Jenny had been ignoring him ever since their argument in town the other day. She hadn't answered any of his letters, and with each day that passed without a response from her, Mac grew more and more sad and anxious. She really was pissed at him it seemed, and the more he waited, the more worried he grew that she was done with him for good.

It was risky, but he had to talk to her. Holding her in his arms was like a drug, and without his fix, he had more and more trouble coping with daily life. To that end, he figured he'd have to go to her and beg for forgiveness on his knees. He'd lied to her, he'd royally screwed up, and it just might be the end of the best thing to happen to him since Charlotte.

As he moved, Mac found himself picturing Charlotte, as a matter of fact. Her death had been so long ago that her face was just a sort of smudge to him now. He remembered her beautiful eyes that danced when she laughed and her soft, smooth hair. He could recall in perfect detail the way her skin felt beneath his fingertips and how making love to her made his soul feel complete.

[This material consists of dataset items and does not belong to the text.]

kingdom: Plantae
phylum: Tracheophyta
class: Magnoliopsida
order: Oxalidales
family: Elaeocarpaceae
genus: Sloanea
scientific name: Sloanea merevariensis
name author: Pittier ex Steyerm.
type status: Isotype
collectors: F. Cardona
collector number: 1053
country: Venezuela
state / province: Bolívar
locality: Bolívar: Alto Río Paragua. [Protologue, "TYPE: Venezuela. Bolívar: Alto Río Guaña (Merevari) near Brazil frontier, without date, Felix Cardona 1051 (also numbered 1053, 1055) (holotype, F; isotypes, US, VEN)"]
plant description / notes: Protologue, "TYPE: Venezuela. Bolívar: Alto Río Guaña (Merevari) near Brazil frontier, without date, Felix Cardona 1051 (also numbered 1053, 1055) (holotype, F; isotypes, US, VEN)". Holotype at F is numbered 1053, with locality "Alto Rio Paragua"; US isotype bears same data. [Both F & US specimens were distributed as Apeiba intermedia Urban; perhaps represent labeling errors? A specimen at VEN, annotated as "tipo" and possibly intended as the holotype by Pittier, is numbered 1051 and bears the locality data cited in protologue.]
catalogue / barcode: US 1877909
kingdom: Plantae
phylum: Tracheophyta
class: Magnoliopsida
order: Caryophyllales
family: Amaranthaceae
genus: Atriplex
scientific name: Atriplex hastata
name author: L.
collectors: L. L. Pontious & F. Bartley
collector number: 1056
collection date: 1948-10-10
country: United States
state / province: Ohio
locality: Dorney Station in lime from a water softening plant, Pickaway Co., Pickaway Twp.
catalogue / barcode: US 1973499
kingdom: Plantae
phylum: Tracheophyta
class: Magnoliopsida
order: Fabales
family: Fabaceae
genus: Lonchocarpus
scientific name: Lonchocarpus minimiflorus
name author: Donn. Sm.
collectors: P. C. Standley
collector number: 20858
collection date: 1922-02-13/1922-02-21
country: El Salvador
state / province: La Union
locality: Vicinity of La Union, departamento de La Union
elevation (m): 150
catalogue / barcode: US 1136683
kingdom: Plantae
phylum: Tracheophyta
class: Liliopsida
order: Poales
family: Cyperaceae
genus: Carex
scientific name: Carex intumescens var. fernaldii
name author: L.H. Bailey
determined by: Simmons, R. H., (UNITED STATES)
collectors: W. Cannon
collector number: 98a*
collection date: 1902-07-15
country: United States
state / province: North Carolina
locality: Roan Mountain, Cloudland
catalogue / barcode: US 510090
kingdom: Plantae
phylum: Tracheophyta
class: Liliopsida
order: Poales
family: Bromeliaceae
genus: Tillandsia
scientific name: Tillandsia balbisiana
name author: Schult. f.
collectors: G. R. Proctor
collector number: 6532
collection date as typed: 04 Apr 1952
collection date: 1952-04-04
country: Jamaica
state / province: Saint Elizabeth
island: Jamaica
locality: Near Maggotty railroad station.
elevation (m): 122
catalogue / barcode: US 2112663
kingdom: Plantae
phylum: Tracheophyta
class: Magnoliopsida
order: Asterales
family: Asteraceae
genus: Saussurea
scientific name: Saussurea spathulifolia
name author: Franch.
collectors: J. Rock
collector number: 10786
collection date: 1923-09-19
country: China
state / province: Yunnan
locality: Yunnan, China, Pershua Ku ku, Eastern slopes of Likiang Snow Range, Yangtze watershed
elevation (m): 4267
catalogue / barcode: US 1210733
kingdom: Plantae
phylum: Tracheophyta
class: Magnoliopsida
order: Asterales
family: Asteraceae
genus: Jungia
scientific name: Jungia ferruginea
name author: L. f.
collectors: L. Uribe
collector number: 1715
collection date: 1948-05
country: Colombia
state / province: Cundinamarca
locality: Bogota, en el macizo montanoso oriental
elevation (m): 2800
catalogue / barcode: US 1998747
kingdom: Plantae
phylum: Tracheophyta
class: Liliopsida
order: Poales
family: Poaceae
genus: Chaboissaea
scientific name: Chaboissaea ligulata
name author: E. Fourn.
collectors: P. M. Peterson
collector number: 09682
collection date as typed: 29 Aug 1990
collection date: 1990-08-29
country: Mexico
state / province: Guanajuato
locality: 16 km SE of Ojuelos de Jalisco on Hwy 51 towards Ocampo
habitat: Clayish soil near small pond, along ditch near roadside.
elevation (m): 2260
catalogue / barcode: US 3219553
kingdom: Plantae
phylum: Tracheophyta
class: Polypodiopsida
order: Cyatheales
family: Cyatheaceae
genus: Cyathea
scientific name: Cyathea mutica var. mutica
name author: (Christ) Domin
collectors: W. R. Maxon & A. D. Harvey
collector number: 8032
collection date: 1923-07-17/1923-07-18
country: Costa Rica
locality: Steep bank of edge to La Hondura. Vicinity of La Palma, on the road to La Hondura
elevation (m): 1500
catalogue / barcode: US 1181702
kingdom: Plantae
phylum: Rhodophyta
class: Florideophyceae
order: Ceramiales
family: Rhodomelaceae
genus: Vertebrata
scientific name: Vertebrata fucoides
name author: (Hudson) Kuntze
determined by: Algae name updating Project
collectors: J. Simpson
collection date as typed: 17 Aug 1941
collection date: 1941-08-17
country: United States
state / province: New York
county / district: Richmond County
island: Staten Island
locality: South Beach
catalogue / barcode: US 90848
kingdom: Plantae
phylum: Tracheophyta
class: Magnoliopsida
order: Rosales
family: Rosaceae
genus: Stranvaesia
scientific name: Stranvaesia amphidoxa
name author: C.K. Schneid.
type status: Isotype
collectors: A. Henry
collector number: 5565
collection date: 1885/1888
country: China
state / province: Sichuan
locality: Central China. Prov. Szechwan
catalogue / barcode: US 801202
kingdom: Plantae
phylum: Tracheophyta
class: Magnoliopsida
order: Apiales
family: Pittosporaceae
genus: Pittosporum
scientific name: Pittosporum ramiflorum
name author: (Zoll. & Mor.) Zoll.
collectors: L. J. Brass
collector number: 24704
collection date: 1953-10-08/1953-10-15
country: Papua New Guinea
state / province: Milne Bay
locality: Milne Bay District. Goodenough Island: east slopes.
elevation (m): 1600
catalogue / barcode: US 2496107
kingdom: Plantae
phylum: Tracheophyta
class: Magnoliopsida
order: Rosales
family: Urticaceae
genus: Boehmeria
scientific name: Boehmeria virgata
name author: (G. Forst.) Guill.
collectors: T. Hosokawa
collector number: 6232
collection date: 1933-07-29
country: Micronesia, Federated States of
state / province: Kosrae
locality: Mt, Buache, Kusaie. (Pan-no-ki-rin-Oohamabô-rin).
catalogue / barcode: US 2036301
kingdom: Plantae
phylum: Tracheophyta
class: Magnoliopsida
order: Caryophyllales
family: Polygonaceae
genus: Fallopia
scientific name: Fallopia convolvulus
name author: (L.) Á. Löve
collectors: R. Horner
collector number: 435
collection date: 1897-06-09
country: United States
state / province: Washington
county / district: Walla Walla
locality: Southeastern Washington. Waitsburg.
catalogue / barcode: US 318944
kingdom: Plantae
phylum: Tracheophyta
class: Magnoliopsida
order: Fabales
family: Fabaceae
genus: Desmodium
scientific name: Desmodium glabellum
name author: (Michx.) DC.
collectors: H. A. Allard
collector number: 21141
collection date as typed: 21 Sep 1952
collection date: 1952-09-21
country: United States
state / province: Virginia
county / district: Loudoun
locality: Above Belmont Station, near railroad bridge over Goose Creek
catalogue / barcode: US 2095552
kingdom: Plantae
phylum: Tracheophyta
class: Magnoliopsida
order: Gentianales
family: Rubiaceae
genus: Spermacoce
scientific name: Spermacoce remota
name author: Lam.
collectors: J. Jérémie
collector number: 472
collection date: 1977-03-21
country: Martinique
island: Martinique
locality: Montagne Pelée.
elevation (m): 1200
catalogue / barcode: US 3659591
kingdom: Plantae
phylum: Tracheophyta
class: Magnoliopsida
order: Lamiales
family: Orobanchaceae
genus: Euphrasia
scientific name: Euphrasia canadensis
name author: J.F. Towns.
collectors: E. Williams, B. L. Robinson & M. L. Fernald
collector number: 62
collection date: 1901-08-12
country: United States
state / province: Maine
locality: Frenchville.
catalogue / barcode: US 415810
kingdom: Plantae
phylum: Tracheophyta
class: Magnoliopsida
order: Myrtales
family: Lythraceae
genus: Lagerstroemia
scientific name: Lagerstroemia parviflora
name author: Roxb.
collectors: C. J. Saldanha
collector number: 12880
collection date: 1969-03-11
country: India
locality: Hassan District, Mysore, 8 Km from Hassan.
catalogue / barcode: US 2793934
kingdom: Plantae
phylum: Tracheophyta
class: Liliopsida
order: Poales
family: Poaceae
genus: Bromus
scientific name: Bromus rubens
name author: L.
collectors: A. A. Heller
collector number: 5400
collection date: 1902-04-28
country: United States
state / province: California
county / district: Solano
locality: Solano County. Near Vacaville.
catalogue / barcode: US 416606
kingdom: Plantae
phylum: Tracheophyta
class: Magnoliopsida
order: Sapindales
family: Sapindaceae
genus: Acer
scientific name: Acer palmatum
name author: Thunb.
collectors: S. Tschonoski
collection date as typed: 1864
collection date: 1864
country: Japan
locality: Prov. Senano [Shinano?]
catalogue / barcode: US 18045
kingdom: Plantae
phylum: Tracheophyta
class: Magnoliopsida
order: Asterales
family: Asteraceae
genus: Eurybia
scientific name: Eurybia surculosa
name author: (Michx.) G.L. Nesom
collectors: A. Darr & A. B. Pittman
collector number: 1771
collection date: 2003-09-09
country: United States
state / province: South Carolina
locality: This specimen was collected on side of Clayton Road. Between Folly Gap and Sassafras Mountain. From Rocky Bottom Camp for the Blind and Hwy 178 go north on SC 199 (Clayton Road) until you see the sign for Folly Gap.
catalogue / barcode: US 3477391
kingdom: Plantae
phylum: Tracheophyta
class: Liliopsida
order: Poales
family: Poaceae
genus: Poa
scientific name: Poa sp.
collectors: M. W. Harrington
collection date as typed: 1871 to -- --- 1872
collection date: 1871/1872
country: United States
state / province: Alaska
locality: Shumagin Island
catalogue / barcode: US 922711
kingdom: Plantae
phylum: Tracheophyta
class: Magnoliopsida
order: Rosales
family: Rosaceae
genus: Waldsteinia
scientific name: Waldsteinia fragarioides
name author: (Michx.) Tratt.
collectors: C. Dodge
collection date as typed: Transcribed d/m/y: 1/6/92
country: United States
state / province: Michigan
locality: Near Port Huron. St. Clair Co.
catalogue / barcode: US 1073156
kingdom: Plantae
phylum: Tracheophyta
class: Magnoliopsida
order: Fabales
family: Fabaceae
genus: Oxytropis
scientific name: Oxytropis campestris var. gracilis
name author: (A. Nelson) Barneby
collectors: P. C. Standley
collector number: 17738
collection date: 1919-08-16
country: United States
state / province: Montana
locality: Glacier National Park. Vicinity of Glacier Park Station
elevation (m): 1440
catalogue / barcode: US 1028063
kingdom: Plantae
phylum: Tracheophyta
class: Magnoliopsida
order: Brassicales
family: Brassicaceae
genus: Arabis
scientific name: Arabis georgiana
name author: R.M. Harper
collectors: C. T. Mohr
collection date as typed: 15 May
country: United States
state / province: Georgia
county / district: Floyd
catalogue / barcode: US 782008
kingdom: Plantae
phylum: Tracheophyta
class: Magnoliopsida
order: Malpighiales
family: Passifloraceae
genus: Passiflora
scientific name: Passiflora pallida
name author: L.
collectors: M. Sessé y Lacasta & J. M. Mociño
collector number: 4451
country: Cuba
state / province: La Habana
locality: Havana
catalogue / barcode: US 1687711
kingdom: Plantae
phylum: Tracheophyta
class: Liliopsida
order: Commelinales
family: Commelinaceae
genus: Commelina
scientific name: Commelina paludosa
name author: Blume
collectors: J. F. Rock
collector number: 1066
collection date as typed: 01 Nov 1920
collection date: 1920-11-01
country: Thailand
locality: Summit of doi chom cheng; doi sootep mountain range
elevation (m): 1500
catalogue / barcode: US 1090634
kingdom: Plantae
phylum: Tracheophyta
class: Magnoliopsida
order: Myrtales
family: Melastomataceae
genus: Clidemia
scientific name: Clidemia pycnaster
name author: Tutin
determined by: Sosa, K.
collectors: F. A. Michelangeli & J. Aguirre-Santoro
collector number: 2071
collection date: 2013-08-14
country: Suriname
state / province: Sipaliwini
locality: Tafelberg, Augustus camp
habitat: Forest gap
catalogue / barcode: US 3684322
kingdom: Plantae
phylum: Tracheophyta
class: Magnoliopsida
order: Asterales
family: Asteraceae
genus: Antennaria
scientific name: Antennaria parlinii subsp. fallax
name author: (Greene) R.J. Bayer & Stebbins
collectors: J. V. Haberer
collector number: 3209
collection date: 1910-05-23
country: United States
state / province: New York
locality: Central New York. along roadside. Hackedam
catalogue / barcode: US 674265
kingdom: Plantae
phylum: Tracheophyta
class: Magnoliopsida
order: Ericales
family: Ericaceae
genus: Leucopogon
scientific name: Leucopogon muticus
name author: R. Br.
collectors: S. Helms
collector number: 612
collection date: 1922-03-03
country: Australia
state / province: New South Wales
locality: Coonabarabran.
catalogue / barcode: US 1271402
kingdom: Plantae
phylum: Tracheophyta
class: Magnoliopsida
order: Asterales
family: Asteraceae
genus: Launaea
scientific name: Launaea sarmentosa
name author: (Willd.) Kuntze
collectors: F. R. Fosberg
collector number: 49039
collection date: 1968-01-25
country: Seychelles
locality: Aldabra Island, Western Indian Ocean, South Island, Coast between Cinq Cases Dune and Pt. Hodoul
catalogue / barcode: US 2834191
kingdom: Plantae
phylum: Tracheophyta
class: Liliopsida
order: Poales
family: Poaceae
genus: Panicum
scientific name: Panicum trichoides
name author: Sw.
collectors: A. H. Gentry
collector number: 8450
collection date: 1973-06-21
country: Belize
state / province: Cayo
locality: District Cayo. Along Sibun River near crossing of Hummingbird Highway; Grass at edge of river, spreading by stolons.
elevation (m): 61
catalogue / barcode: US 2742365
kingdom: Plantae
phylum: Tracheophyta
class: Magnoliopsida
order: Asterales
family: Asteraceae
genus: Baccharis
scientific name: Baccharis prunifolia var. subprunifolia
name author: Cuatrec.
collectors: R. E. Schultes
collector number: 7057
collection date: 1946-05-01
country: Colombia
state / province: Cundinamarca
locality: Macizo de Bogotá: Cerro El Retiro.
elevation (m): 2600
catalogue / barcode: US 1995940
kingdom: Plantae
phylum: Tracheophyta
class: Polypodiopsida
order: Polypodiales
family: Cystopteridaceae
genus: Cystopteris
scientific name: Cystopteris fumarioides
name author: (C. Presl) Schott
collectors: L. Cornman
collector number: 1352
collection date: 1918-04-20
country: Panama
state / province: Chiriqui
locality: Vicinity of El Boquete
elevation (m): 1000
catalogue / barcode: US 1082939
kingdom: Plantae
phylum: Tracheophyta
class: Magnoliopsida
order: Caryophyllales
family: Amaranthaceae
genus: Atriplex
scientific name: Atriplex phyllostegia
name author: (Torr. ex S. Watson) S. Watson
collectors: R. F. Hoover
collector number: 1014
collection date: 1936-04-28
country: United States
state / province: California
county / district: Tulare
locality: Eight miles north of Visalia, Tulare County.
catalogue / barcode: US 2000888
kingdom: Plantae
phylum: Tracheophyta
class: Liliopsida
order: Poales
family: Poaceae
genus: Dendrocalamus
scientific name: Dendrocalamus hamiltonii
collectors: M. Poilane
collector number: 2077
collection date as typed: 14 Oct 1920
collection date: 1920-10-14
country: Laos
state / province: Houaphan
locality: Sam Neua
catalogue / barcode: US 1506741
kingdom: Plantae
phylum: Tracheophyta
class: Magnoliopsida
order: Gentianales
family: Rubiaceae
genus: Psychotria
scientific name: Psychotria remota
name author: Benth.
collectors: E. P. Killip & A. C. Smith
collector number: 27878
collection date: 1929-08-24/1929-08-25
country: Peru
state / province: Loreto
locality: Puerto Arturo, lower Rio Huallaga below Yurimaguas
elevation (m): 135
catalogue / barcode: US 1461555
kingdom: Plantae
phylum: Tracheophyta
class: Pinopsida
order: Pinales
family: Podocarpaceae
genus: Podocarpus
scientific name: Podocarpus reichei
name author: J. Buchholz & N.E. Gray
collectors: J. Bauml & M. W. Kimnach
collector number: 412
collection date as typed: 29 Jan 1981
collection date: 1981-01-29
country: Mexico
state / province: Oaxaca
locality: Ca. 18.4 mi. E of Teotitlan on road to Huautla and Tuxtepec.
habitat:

But the fine lines of her face, the way her cheeks curved, and the size of her nose were all things he struggled to remember now because she'd been dead for so long.

But even she would have been disappointed with him right now. He'd lied to Jenny, not to mention the other kind folks he currently lived with, including Mrs. Morgan, who might as well have been a saint.

Mac understood perfectly why Arthur loved his wife. When he watched them, he couldn't help but notice that the way they looked at each other was the same way he'd used to look at Charlotte. Mrs. Morgan was a sharp-tongued and quick-witted woman who was as intelligent as she was beautiful. She was quite adept at domestic things like cooking, mending, and washing, but she could handle a gun and do a man's work if needed. She could go from vigorously butchering a deer to singing sweetly to the babies in her belly in the blink of an eye, and she loved her husband more than life itself. After all, she'd taken the risk of coming back here to support him even though she was pregnant with twins.

Mrs. Morgan couldn't hold a candle to his beloved Jenny, but Mac was in awe of her just the same. She was a lot like Charlotte in many ways, and the perfect sort of woman for a former outlaw like Arthur. Even when Arthur and Mary Gillis had been in love, Mac had never seen him this happy. His time in the future had truly changed him, and in Mac's opinion, Arthur deserved some happiness. He'd been a broken man since his son's death, and the wound inflicted by the boy's passing had maimed Arthur so that he was never the same after. Mac knew a thing or two about losing a child, it made him all the more glad that Arthur seemed happy these days.

He put these thoughts aside as he drew nearer to the old, decrepit manor house. It might have been beautiful at one point, but now it was an old, crumbling shack of wood with peeling paint and vines growing all over it. It reminded him of his father's house near San Antonio back in the day. Like Shady Belle, the house Mac spent most of his childhood in was large and stately and staffed by slaves in its heyday. Only the slaves Mac's father kept had been cowboys, and the ones here had likely been laborers for the cotton or indigo fields.